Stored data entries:
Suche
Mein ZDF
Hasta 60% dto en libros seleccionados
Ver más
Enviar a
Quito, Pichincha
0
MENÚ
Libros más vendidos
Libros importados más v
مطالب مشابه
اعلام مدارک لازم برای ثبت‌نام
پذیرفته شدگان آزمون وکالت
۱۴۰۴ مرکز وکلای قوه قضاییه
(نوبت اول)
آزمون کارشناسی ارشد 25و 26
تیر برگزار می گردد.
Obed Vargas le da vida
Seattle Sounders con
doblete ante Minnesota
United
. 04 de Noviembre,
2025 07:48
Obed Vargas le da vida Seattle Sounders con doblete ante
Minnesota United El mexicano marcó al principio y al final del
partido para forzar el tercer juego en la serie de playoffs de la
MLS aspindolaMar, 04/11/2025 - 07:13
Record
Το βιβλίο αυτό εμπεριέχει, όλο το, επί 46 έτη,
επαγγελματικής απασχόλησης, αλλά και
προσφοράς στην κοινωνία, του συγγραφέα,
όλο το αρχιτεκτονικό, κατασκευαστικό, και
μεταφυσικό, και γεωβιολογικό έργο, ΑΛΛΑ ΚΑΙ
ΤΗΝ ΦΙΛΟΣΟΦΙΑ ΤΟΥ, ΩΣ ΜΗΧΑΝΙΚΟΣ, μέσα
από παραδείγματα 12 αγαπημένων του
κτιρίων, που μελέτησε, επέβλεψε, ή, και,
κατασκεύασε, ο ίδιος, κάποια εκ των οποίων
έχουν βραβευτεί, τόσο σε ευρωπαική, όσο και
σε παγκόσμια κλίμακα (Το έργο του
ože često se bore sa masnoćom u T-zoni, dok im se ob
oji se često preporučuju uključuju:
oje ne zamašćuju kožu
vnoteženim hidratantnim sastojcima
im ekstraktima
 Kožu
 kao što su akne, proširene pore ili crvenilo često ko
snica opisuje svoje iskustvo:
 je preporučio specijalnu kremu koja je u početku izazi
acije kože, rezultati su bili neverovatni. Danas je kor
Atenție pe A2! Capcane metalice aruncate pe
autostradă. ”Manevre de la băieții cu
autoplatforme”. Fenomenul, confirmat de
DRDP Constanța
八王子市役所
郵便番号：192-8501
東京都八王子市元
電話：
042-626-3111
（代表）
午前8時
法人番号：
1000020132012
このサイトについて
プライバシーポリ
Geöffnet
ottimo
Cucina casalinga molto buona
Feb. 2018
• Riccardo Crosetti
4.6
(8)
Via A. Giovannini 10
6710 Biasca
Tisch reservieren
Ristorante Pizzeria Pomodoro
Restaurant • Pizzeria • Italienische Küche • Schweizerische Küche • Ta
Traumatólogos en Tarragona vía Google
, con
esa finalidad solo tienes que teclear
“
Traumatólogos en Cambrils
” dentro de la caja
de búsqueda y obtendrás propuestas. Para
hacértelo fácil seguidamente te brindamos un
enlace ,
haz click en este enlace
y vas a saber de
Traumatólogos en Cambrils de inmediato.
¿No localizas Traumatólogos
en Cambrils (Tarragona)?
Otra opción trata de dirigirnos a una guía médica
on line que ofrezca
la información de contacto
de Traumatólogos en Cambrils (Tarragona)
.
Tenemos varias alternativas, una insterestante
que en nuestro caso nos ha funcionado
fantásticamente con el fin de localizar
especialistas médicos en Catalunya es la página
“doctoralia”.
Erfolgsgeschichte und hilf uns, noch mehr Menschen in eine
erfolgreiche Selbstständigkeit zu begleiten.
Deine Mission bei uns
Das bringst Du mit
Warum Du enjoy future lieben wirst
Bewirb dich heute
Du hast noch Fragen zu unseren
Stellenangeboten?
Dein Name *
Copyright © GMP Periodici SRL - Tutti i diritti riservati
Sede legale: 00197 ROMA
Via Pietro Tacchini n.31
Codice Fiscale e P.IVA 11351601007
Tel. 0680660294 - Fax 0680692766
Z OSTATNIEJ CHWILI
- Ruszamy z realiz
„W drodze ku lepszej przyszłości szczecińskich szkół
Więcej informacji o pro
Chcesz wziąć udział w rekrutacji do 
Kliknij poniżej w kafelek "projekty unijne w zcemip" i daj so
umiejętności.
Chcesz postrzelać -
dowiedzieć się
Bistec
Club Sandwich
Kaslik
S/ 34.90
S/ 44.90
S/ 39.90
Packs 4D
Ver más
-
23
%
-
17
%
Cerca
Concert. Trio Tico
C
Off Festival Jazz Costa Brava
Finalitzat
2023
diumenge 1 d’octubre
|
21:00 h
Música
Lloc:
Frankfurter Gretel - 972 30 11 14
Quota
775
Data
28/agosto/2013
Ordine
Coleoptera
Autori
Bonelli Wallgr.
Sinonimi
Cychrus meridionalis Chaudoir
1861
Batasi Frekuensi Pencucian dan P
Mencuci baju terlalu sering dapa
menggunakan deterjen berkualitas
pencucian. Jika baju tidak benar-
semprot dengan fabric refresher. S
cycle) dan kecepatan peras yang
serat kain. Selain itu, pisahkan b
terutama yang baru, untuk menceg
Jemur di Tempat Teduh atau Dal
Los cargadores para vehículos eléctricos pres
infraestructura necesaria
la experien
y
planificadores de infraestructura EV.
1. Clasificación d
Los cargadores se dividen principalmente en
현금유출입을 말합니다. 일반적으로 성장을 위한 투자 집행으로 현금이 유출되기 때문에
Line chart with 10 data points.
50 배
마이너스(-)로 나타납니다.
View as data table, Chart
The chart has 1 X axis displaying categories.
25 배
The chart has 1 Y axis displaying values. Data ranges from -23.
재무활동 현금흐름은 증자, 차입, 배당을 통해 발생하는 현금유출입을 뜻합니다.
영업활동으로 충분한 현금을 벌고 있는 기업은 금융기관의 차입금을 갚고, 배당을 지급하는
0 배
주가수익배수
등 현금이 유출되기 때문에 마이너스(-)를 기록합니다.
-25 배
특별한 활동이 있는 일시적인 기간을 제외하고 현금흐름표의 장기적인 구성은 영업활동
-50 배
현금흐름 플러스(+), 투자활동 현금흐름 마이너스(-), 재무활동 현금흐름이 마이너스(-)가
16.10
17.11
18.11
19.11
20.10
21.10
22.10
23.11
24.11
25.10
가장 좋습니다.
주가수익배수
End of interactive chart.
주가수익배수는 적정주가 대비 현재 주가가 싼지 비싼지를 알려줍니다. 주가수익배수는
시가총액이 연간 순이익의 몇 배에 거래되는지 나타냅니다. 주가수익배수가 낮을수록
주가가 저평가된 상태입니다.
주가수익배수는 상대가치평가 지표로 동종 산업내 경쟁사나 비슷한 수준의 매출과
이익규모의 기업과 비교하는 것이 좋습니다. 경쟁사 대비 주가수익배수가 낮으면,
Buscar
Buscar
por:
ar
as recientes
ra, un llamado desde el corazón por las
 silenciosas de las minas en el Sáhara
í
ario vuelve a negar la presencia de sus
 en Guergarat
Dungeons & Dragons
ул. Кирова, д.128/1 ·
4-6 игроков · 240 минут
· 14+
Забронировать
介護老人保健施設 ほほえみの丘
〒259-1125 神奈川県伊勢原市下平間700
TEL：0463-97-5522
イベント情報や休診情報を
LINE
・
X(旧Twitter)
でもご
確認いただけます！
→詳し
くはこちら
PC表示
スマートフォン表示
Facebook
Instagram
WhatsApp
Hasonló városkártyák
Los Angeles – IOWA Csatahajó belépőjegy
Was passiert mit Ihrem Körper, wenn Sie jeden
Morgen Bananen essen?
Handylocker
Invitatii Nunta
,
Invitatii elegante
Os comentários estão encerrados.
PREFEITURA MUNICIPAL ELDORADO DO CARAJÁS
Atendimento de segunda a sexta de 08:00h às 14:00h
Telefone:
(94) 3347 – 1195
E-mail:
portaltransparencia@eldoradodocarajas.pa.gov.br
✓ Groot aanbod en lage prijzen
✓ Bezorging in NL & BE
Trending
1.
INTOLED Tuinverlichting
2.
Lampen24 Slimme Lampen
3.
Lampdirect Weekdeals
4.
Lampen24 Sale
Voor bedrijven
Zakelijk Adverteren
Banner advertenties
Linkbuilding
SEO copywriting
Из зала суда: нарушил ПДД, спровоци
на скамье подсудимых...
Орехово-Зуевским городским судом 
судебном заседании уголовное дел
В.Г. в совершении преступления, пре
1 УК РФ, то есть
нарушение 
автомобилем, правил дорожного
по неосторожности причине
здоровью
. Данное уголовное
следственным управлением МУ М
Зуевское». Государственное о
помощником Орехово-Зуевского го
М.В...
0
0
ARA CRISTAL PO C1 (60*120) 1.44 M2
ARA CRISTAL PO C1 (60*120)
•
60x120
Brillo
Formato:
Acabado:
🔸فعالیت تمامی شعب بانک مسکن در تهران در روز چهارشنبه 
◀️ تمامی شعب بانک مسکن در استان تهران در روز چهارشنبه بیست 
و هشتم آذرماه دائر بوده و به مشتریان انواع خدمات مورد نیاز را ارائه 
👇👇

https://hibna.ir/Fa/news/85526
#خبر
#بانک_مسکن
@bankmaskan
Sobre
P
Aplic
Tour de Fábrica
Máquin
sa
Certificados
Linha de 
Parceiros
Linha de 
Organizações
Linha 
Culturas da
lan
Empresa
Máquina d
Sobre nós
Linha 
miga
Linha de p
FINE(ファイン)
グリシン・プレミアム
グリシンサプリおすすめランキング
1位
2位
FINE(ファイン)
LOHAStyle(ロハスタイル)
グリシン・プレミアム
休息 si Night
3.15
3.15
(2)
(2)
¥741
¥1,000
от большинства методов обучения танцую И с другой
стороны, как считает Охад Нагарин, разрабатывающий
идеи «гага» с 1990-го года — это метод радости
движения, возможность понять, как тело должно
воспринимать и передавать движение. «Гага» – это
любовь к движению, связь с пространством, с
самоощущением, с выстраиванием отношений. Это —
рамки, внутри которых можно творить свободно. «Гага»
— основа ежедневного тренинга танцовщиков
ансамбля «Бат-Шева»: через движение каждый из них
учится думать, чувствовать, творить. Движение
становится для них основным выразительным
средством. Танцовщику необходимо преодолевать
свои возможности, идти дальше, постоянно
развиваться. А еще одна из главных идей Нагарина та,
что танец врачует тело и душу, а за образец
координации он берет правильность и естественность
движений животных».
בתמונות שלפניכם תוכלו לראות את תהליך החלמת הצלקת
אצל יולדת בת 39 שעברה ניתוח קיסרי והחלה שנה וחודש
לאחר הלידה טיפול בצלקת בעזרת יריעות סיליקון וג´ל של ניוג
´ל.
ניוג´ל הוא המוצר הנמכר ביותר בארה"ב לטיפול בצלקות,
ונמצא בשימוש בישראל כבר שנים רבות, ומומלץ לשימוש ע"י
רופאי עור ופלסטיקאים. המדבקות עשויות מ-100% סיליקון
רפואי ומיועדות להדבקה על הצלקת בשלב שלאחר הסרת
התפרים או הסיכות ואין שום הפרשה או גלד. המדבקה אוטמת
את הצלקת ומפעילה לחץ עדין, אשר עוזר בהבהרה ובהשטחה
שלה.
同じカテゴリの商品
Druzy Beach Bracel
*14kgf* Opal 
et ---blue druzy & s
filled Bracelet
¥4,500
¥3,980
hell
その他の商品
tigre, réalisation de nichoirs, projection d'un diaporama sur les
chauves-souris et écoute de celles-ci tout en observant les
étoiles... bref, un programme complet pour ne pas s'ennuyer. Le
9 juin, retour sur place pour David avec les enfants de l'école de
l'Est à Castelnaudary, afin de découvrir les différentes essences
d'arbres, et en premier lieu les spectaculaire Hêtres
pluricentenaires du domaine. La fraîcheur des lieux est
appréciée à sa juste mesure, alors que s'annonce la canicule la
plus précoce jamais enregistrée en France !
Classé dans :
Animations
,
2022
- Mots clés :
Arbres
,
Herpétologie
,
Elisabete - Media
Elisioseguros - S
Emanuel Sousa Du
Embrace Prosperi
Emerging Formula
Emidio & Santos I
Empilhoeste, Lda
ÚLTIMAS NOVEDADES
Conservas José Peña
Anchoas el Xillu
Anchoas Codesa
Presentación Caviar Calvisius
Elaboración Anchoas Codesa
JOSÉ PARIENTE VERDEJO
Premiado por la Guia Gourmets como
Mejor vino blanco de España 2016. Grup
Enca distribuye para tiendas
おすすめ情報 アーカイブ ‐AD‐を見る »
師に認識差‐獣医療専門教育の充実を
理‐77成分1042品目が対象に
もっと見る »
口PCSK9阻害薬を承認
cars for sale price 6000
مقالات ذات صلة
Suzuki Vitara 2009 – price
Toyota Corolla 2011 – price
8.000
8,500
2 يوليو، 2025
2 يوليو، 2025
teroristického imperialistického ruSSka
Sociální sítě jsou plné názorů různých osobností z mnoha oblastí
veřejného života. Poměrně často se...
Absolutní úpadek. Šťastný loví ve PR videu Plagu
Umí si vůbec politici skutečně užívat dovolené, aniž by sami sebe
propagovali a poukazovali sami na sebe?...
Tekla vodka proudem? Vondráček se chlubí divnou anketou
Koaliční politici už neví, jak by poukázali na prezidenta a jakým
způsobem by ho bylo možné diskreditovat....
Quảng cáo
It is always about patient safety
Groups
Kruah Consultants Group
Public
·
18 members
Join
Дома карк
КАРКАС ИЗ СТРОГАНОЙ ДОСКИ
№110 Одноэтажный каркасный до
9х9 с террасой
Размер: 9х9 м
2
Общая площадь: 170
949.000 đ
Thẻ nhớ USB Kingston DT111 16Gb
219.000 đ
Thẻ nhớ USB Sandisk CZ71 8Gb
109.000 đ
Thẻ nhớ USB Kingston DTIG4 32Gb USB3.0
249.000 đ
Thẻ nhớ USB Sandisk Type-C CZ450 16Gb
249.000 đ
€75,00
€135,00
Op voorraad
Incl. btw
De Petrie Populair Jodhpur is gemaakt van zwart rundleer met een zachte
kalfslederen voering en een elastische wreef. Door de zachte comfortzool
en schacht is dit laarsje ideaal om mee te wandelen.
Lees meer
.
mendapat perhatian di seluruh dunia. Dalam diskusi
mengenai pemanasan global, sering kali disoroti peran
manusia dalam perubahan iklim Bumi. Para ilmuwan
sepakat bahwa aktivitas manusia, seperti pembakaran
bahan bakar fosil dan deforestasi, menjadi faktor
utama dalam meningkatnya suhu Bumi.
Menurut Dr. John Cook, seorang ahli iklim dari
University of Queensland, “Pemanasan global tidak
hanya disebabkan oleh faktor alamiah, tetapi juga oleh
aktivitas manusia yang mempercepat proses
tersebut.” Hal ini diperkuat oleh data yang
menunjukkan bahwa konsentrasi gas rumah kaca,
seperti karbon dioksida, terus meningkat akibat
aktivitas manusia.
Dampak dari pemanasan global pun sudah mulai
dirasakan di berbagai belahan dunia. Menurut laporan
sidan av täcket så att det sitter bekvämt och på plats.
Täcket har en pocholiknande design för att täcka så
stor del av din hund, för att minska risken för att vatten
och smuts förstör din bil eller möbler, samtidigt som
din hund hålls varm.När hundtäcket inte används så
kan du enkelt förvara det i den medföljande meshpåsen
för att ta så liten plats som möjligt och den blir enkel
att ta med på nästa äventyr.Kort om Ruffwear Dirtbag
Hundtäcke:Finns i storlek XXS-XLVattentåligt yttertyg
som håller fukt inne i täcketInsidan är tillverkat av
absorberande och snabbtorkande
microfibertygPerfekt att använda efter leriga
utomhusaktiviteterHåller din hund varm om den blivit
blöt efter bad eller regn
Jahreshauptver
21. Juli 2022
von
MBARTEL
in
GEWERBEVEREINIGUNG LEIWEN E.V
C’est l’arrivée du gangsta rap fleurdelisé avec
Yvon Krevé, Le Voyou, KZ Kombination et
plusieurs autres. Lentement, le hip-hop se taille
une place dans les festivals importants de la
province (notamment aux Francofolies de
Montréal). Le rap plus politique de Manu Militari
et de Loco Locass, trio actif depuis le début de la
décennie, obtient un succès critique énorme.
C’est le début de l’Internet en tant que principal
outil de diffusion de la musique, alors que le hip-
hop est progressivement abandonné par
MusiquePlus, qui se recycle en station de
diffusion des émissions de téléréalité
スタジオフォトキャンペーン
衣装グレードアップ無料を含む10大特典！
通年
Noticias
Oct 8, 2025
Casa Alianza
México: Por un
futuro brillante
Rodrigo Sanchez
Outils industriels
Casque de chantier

● **Exercise description**:
Where a line of the entries contains "творить", report that line.

● **Exercise answer**:
рамки, внутри которых можно творить свободно. «Гага»
учится думать, чувствовать, творить. Движение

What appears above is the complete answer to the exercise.